▶ **PARTES DO EXERCÍCIO**:
• 1. Reproduza do trecho selecionado a parte que vai de "Para a dona" até "estaduais e federal.".
• 2. Para cada afirmação, diga se ela concorda com o trecho selecionado: responda sim ou não e cite as palavras exatas do trecho que decidem. (a) Pedro Passos é cofundador da Natura. (b) Horácio Lafer Piva acha que os governadores estão se saindo mal. (c) Luiza Helena Trajano diz que o inimigo é o isolamento.

▶ **TRECHO SELECIONADO**:
- - - -

“Não é guerra. É união”, diz a empresária Luiza Helena Trajano

(Uol) – Acionistas das maiores empresas do Brasil são taxativos ao dizer que não é papel dos empresários pressionar governadores pela flexibilização do distanciamento social para conter o coronavírus. “Essa é uma medida que tem de ser tomada baseada na opinião de especialistas”, diz Pedro Passos, cofundador da Natura. Para Horácio Lafer Piva, acionista da Klabin, os governadores estão se saindo bem, “tanto os que liberaram o comércio como os que não liberaram ainda”, pois estão decidindo com base técnica. “Tudo que existe de malfeito está vindo do governo federal”, acrescentou. Pedro Wongtschowski, acionista da Ultrapar, também concorda com as medidas estaduais, “porque são adequadas, apropriadas e tecnicamente fundamentadas”.

Para a dona do Magazine Luiza, a falta de esclarecimento adequado para a população acabou dividindo o país. “O inimigo não é o isolamento, é o vírus. O que se sabe até agora é a proporção de contágio ainda é muito alta. Em primeiro lugar a saúde. Eu estou lutando muito e o governo fez medidas muito boas. Elas podem não estar chegando até os pequenos empresários, mas sei que o governo tem se esforçado”. João Ometo, da São Martinho, vai na mesma linha: “a gente tem que prezar pela vida das pessoas, a vida acaba, mas a economia dá pra gente ir acertando depois”.

 

“Neste momento, não é guerra. É união”, apela Luiza Helena Trajano. Ela discorda do clima de guerra existente entre instâncias dos governos estaduais e federal.

- - - -

▶ **Itens guardados de uma coleção**:

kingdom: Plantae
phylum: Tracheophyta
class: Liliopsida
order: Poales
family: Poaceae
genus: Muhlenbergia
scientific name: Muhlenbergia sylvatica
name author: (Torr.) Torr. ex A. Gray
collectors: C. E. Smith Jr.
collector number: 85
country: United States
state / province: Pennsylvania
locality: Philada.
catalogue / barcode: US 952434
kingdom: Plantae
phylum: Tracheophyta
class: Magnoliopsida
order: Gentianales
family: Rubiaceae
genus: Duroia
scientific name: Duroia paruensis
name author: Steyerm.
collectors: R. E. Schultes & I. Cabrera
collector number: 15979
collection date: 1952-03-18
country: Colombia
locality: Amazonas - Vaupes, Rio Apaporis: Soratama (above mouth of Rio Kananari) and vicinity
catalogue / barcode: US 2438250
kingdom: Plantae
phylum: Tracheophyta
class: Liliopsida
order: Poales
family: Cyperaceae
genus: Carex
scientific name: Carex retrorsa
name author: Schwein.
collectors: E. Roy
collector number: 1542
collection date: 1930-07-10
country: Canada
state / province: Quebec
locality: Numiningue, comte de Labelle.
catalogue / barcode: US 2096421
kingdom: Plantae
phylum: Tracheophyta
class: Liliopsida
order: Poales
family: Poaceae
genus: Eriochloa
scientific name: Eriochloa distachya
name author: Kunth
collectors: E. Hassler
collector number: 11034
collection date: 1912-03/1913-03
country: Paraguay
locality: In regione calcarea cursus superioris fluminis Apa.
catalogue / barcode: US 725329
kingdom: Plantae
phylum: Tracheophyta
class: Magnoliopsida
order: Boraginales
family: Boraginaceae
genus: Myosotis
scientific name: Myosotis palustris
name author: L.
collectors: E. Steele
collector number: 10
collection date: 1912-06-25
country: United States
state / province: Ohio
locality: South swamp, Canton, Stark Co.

- - - -

▶ **RESPOSTAS DO EXERCÍCIO**:
• 1.
Para a dona do Magazine Luiza, a falta de esclarecimento adequado para a população acabou dividindo o país. “O inimigo não é o isolamento, é o vírus. O que se sabe até agora é a proporção de contágio ainda é muito alta. Em primeiro lugar a saúde. Eu estou lutando muito e o governo fez medidas muito boas. Elas podem não estar chegando até os pequenos empresários, mas sei que o governo tem se esforçado”. João Ometo, da São Martinho, vai na mesma linha: “a gente tem que prezar pela vida das pessoas, a vida acaba, mas a economia dá pra gente ir acertando depois”.

 

“Neste momento, não é guerra. É união”, apela Luiza Helena Trajano. Ela discorda do clima de guerra existente entre instâncias dos governos estaduais e federal.

• 2.
(a) Sim: "Pedro Passos, cofundador da Natura".
(b) Não: "os governadores estão se saindo bem".
(c) Não: "O inimigo não é o isolamento, é o vírus."